Пили во дворе, заправлял вечеринкой Петерис Зариньш. Сам Озолс скромно сидел в конце стола, как бы подчеркивая демократичность своего нового положения. А Петерис был в ударе — впервые в жизни он был хозяином такого стола, впервые в жизни на него обратили внимание, впервые слушали. Он разглагольствовал:

— А что? Новая власть. Очень даже замечательная! Можно сказать, родная, Я эту власть очень даже уважаю.

Обычно сонный, придурковатый от непросыхающего похмелья, он сейчас веселил и развлекал собравшихся. Артура Петерис Зариньш, разумеется, приметил сразу, но на правах дурачка позволял себе такие подковырки, которые другому вряд ли сошли бы с рук.

— Вот, к примеру сказать, в старые, темные времена — где было мое место? У кобылы под хвостом. А его? — Петерис небрежно ткнул пальцем в Артура и, не ответив на собственный вопрос, многозначительно сказал: — А теперь он начальник! Правда, без лодок, да разве за всем углядишь?
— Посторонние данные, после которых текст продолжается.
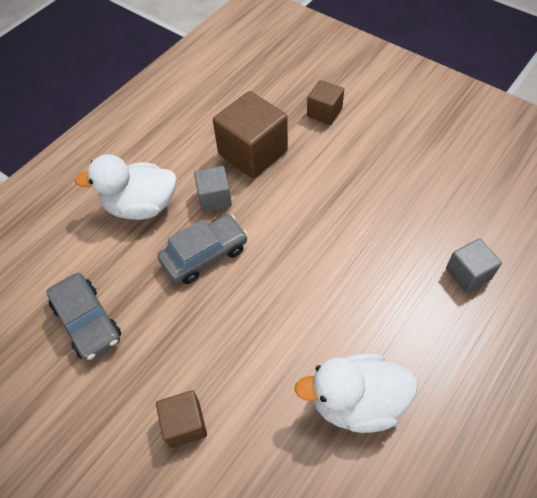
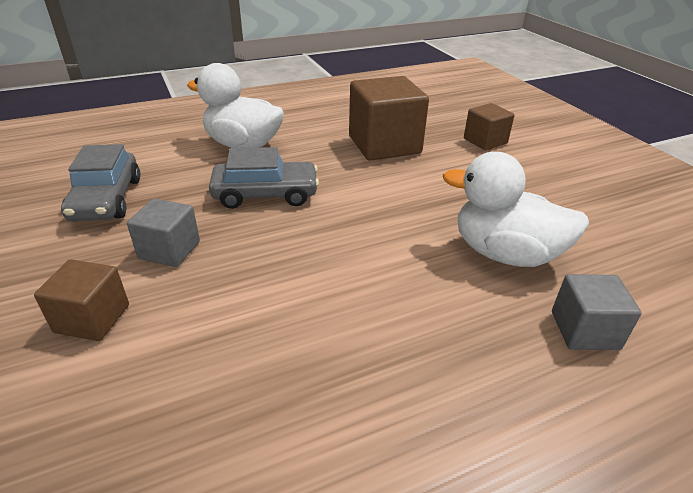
camera: 25 degrees right, 20 degrees down
(214, 198) = (316, 161): grey cube -> grey cube (169, 250)
(356, 402) = (312, 399): white duck -> white duck (505, 254)

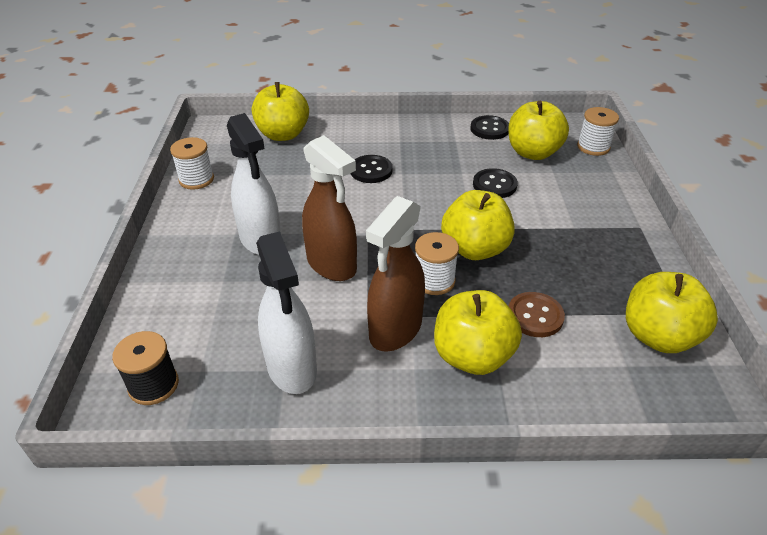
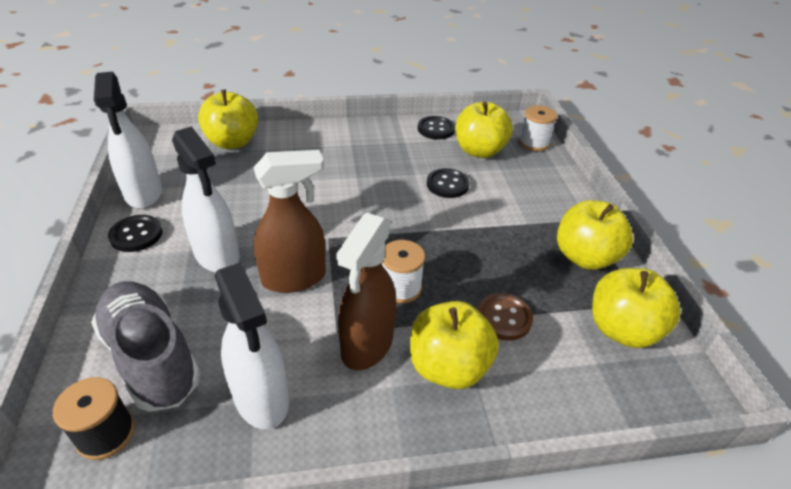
camera: 10 degrees left, 0 degrees up
(196, 179) = (143, 194): white spool -> white spray bottle
(196, 324) = (151, 357): none -> grey shoe
(332, 265) = (294, 278): brown spray bottle -> brown spray bottle turned 60 degrees counterclockwise
(371, 170) = (325, 175): black button -> black button (136, 235)
(475, 249) = (436, 251): yellow apple -> yellow apple (584, 257)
Эрна с подносом, уставленным стаканами и кружками, суетилась между гостями, потчевала рыбаков:

— Угощайтесь, дорогие, пейте на здоровье! Такая беда на артель свалилась. И надо же — в самую путину… Когда теперь лодки достанете?

Рыбаки сокрушенно кивали головами?

— Не трави душу, якорь тебе в глотку…

Вздыхали, ругались, но дармовая выпивка все же скрашивала кручину. Да и хозяин дома не давал застаиваться мыслям.

— Значит, новая власть тебе нравится? — раззадоривал Петериса Марцис.

— А чем плохо? То бы в море надрывались, а тут сидим себе, отдыхаем… Не дай бог, трактир сожгут — никакая полиция-милиция концов не сыщет.

Марцис только головой крутнул:

— Ох, Петерис, бедовый ты стал… Откуда что берется? Ну а как, к примеру, ты понимаешь насчет колхозов?

— Чего — насчет колхозов?

— Ну вот, тебе землю сейчас дали? Дали. Корову… А ежели в колхоз потянут — отдашь все это? Или как?

Зариньш задумался. Притихли и рыбаки шутки шутками, а разговор о колхозах волновал всех.

— Я вам так скажу, земляки… Помню, когда в солдатах служил — мы всей ротой ходили… — Петерис сделал паузу, расплылся в масляной ухмылке, — …к одной вдовице, Ха-арошая была, коллективная! Так это ж баба… — Он воровато оглянулся на Эрну. — Что с нее?

— А попробуй кто к моей корове сунься. Ноги ему повыдергаю и спички вставлю! Тут тебе не вдова. Что мое — то мое!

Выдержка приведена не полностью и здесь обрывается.